_TASK DETAILS_: Go through the entries and write each one out again unchanged.

○ ○ ○ ○

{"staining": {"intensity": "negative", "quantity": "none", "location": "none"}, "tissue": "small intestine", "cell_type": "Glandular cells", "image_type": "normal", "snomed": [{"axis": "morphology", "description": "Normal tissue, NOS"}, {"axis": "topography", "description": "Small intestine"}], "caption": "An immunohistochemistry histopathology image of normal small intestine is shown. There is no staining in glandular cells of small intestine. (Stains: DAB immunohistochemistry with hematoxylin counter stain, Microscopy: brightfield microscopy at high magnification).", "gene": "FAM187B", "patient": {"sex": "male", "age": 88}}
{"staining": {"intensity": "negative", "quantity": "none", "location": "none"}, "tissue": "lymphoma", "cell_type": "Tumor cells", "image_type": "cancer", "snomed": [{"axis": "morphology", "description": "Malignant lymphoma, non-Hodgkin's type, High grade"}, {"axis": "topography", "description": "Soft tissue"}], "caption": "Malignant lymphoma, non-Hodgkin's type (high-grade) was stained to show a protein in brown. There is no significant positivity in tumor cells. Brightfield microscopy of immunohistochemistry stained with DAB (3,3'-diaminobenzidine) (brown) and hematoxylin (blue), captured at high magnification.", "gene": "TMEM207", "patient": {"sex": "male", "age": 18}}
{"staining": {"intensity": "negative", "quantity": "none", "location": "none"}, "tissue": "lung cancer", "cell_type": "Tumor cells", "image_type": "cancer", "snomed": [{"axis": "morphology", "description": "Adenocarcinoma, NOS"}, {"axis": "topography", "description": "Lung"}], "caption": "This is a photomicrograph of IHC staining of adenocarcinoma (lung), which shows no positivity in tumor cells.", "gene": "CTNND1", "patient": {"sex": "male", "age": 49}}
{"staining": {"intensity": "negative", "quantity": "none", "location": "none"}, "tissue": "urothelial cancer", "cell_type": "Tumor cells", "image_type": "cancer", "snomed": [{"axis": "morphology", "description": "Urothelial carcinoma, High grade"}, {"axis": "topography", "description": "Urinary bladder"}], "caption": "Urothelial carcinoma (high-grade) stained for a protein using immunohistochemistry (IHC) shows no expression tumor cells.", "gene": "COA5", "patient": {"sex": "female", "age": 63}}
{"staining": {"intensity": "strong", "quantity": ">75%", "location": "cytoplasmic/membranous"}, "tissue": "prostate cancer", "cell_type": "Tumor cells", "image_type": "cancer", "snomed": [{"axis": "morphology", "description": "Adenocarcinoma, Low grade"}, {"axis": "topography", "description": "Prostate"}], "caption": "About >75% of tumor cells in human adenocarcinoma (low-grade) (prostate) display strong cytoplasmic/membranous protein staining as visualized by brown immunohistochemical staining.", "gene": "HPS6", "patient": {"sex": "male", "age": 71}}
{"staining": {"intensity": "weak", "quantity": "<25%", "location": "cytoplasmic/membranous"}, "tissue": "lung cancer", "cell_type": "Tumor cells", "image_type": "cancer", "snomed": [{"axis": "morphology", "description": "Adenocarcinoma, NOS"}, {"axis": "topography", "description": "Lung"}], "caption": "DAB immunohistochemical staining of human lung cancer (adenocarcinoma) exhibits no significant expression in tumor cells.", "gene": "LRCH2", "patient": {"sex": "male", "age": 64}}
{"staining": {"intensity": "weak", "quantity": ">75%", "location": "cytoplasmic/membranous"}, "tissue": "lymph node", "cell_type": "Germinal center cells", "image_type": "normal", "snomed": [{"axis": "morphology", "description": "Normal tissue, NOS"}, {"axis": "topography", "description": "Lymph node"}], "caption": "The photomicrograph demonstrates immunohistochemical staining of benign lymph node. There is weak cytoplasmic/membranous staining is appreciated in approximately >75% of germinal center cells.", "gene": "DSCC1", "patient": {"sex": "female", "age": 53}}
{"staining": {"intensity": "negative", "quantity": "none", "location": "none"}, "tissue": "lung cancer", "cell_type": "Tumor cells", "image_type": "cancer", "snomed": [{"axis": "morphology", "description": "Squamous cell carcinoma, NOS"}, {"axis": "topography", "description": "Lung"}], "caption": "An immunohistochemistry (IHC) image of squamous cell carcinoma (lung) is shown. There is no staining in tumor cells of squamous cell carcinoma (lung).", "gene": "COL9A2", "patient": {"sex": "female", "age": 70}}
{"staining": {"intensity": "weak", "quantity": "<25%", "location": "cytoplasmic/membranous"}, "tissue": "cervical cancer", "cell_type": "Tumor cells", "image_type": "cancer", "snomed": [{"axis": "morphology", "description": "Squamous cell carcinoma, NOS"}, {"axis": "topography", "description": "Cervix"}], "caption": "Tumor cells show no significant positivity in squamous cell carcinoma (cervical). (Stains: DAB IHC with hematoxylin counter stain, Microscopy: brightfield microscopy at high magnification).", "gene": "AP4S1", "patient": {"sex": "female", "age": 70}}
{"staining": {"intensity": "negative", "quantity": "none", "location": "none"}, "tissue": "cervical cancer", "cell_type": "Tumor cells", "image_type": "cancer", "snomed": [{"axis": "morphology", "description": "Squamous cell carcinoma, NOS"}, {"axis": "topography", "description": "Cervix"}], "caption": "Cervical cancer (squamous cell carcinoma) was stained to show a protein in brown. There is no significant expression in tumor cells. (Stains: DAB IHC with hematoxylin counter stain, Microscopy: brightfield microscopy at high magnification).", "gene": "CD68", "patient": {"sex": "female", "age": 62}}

○ ○ ○ ○

_ANSWER TO THE PROBLEM_:
{"staining": {"intensity": "negative", "quantity": "none", "location": "none"}, "tissue": "small intestine", "cell_type": "Glandular cells", "image_type": "normal", "snomed": [{"axis": "morphology", "description": "Normal tissue, NOS"}, {"axis": "topography", "description": "Small intestine"}], "caption": "An immunohistochemistry histopathology image of normal small intestine is shown. There is no staining in glandular cells of small intestine. (Stains: DAB immunohistochemistry with hematoxylin counter stain, Microscopy: brightfield microscopy at high magnification).", "gene": "FAM187B", "patient": {"sex": "male", "age": 88}}
{"staining": {"intensity": "negative", "quantity": "none", "location": "none"}, "tissue": "lymphoma", "cell_type": "Tumor cells", "image_type": "cancer", "snomed": [{"axis": "morphology", "description": "Malignant lymphoma, non-Hodgkin's type, High grade"}, {"axis": "topography", "description": "Soft tissue"}], "caption": "Malignant lymphoma, non-Hodgkin's type (high-grade) was stained to show a protein in brown. There is no significant positivity in tumor cells. Brightfield microscopy of immunohistochemistry stained with DAB (3,3'-diaminobenzidine) (brown) and hematoxylin (blue), captured at high magnification.", "gene": "TMEM207", "patient": {"sex": "male", "age": 18}}
{"staining": {"intensity": "negative", "quantity": "none", "location": "none"}, "tissue": "lung cancer", "cell_type": "Tumor cells", "image_type": "cancer", "snomed": [{"axis": "morphology", "description": "Adenocarcinoma, NOS"}, {"axis": "topography", "description": "Lung"}], "caption": "This is a photomicrograph of IHC staining of adenocarcinoma (lung), which shows no positivity in tumor cells.", "gene": "CTNND1", "patient": {"sex": "male", "age": 49}}
{"staining": {"intensity": "negative", "quantity": "none", "location": "none"}, "tissue": "urothelial cancer", "cell_type": "Tumor cells", "image_type": "cancer", "snomed": [{"axis": "morphology", "description": "Urothelial carcinoma, High grade"}, {"axis": "topography", "description": "Urinary bladder"}], "caption": "Urothelial carcinoma (high-grade) stained for a protein using immunohistochemistry (IHC) shows no expression tumor cells.", "gene": "COA5", "patient": {"sex": "female", "age": 63}}
{"staining": {"intensity": "strong", "quantity": ">75%", "location": "cytoplasmic/membranous"}, "tissue": "prostate cancer", "cell_type": "Tumor cells", "image_type": "cancer", "snomed": [{"axis": "morphology", "description": "Adenocarcinoma, Low grade"}, {"axis": "topography", "description": "Prostate"}], "caption": "About >75% of tumor cells in human adenocarcinoma (low-grade) (prostate) display strong cytoplasmic/membranous protein staining as visualized by brown immunohistochemical staining.", "gene": "HPS6", "patient": {"sex": "male", "age": 71}}
{"staining": {"intensity": "weak", "quantity": "<25%", "location": "cytoplasmic/membranous"}, "tissue": "lung cancer", "cell_type": "Tumor cells", "image_type": "cancer", "snomed": [{"axis": "morphology", "description": "Adenocarcinoma, NOS"}, {"axis": "topography", "description": "Lung"}], "caption": "DAB immunohistochemical staining of human lung cancer (adenocarcinoma) exhibits no significant expression in tumor cells.", "gene": "LRCH2", "patient": {"sex": "male", "age": 64}}
{"staining": {"intensity": "weak", "quantity": ">75%", "location": "cytoplasmic/membranous"}, "tissue": "lymph node", "cell_type": "Germinal center cells", "image_type": "normal", "snomed": [{"axis": "morphology", "description": "Normal tissue, NOS"}, {"axis": "topography", "description": "Lymph node"}], "caption": "The photomicrograph demonstrates immunohistochemical staining of benign lymph node. There is weak cytoplasmic/membranous staining is appreciated in approximately >75% of germinal center cells.", "gene": "DSCC1", "patient": {"sex": "female", "age": 53}}
{"staining": {"intensity": "negative", "quantity": "none", "location": "none"}, "tissue": "lung cancer", "cell_type": "Tumor cells", "image_type": "cancer", "snomed": [{"axis": "morphology", "description": "Squamous cell carcinoma, NOS"}, {"axis": "topography", "description": "Lung"}], "caption": "An immunohistochemistry (IHC) image of squamous cell carcinoma (lung) is shown. There is no staining in tumor cells of squamous cell carcinoma (lung).", "gene": "COL9A2", "patient": {"sex": "female", "age": 70}}
{"staining": {"intensity": "weak", "quantity": "<25%", "location": "cytoplasmic/membranous"}, "tissue": "cervical cancer", "cell_type": "Tumor cells", "image_type": "cancer", "snomed": [{"axis": "morphology", "description": "Squamous cell carcinoma, NOS"}, {"axis": "topography", "description": "Cervix"}], "caption": "Tumor cells show no significant positivity in squamous cell carcinoma (cervical). (Stains: DAB IHC with hematoxylin counter stain, Microscopy: brightfield microscopy at high magnification).", "gene": "AP4S1", "patient": {"sex": "female", "age": 70}}
{"staining": {"intensity": "negative", "quantity": "none", "location": "none"}, "tissue": "cervical cancer", "cell_type": "Tumor cells", "image_type": "cancer", "snomed": [{"axis": "morphology", "description": "Squamous cell carcinoma, NOS"}, {"axis": "topography", "description": "Cervix"}], "caption": "Cervical cancer (squamous cell carcinoma) was stained to show a protein in brown. There is no significant expression in tumor cells. (Stains: DAB IHC with hematoxylin counter stain, Microscopy: brightfield microscopy at high magnification).", "gene": "CD68", "patient": {"sex": "female", "age": 62}}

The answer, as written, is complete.